#### Given passage
173 lines
10 KiB
TeX
173 lines
10 KiB
TeX
|
|
\paragraph{Abstract}{
|
|
Increasingly we rely on automation in everyday life.
|
|
Many of the automated systems have the potential to cause harm or even death, should they fail.
|
|
Safety assessment and certification is now required of
|
|
almost all potentially dangerous equipment.
|
|
%
|
|
As part of the assessment/certification process, we typically apply
|
|
a battery of tests; examining features such as resistance to extremes of environment, electro magnetic compatibility (EMC),
|
|
endurance and static testing.
|
|
%
|
|
Static testing is at the theoretical, or design level, and involves
|
|
looking a failure scenarios and trying to predict how systems would react.
|
|
%
|
|
This thesis deals with one area of static testing, that of Failure Mode Effects Analysis (FMEA), a commonly
|
|
used technique that is legally mandatory for a wide range of equipment.
|
|
|
|
The ability to assess the safety of man made equipment has been a concern
|
|
since the dawn of the industrial age~\cite{indacc01,usefulinfoengineers,steamboilers}.
|
|
The philosophy behind safety measure has progressed
|
|
with time, and by world war two~\cite{boffin} we begin to see concepts such as `no single component failure should cause
|
|
a dangerous system failure' emerging. Concepts such as these allow us to apply
|
|
objective criteria to safety assessment. We can extend the `no~single~failure' concept
|
|
to double or even multiple failures not being allowed to cause dangerous states.
|
|
%
|
|
The concept of a double failure causing a dangerous condition being unacceptable,
|
|
can be found in the legally binding European standard EN298 which became
|
|
a legal requirement in 2006~\cite{en298}.
|
|
More sophisticated statistically based standards, i.e EN61508~\cite{en61508} and variants thereof,
|
|
are based on statistical thresholds for the frequency of dangerous failures.
|
|
We could state, for instance, that we can tolerate an `acceptable' maximum number of
|
|
dangerous failure per billion hours of operation.
|
|
We can then broadly separate these ratings failure rates into safety integrity levels (SIL).
|
|
So for a maximum of 10 failures per billion hours of operation we assign a SIL level of 4,
|
|
for 100 a sil level of 3 etc.
|
|
If we can determine a SIL rating
|
|
we can match it against the risk.
|
|
The more dangerous the consequences of failure
|
|
the higher SIL rating we can demand for it.
|
|
A band-saw with one operative may require a SIL rating of 1,
|
|
a nuclear power-station, with far greater consequences on dangerous failure
|
|
may require a SIL rating of 4.

#### Set of tasks
A – In the safety assessment abstract, in what year did the European standard EN298 become a legal requirement?
B – Continue the safety assessment abstract from the point where it stops, keeping its formal tone.

#### Records
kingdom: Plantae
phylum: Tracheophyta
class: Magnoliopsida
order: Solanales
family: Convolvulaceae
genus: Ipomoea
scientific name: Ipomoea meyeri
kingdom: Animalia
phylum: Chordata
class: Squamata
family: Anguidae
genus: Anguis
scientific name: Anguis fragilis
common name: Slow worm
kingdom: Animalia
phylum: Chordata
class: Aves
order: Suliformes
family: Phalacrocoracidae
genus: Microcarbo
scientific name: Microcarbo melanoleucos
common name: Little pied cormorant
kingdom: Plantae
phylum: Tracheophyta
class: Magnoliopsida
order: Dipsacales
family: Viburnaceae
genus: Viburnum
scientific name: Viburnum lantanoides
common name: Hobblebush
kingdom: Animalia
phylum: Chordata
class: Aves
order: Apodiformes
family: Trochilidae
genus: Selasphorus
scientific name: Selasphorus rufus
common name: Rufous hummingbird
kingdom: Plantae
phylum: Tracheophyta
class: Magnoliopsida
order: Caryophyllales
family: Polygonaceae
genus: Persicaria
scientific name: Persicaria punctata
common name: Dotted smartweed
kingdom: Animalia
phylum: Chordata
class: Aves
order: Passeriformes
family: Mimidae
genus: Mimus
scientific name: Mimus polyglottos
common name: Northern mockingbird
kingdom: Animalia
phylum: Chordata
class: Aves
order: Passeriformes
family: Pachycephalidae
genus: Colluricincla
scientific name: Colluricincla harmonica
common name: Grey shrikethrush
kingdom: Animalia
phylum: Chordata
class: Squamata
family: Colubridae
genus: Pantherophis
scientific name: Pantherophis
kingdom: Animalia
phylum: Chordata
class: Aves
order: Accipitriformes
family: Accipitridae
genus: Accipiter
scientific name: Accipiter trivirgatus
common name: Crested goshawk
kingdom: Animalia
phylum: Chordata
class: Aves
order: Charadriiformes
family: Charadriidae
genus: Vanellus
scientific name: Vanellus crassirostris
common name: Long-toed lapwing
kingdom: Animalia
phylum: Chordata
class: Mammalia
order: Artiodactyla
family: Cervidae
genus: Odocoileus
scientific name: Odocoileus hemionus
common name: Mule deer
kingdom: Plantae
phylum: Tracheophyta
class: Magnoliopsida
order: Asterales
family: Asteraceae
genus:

#### Task responses
A – 2006

B –
|
|
SIL ratings give us another objective yardstick to measure system safety.
|
|
%governing failure conditions and determining risk levels associated with systems.
|
|
|
|
All of these risk assessment techniques are based on variations on the theme of
|
|
Failure Mode Effect Analysis (FMEA), which has its roots in the 1940's mass production industry
|
|
and was designed to save large companies money by fixing the most financially
|
|
draining problems in a product first.
|
|
|
|
This thesis show that the refinements and additions made to
|
|
FMEA to tailor them for military or statistical commercial use, have common flaws
|
|
which make them unsuitable for the higher safety requirements of the 21st century.
|
|
Problems with state explosion in failure mode reasoning and the impossibility
|
|
of integrating software and hardware failure mode models are the most obvious of these. %flaws.
|
|
The methodologies are explained in chapter~\ref{sec:chap2} and the advantages and drawbacks
|
|
of each FMEA variant are examined in chapter~\ref{sec:chap3}.
|
|
In chapter~\ref{sec:chap4}, a new methodology is then proposed which addresses the state explosion problem
|
|
and, using contract programmed software, allows the modelling of integrated
|
|
software/electrical systems.
|
|
This is followed by two chapters showing examples of the new modular FMEA analysis technique (Failure Mode Modular De-Composition FMMD)
|
|
firstly looking at electronic circuits and then at electronic/software hybrid systems.
|
|
}
|
|
|
|
\section{Introduction}
|
|
The motivation for this study came form two sources, one academic and the other
|
|
practical.
|
|
\paragraph{MSc Project: Euler/Spider diagram Editor.}
|
|
I had recently completed an
|
|
MSc and my project was to create an Euler/Spider~Diagram~\cite{howse:spider} editor in Java.
|
|
This editor allowed the user to draw Euler/Spider diagrams, and could then
|
|
represent these as abstract---i.e. mathematical---definitions.
|
|
\paragraph{European Safety Requirements increase in scope and complexity.}
|
|
At work, writing embedded `C' and assembly language code for safety critical
|
|
industrial burners, we were faced with a new and daunting requirement.
|
|
Conformance to the latest European standard, EN298. It appeared to ask for the impossible,
|
|
not only did it require the usual safety measures (self checking of ROM and RAM, watchdog processors with separate clock sources, EMC
|
|
triple fail safe control of valves), it had one new clause in it, that had far reaching consequences.
|
|
It stated that in the event of a failure, where the controller had gone into a `lockout~state'--- a state where the controller
|
|
applies all possible safety measures to stop fuel entering the burner---it could not become dangerous should another fault occur.
|
|
In short this meant we had to be able to deal with double failures.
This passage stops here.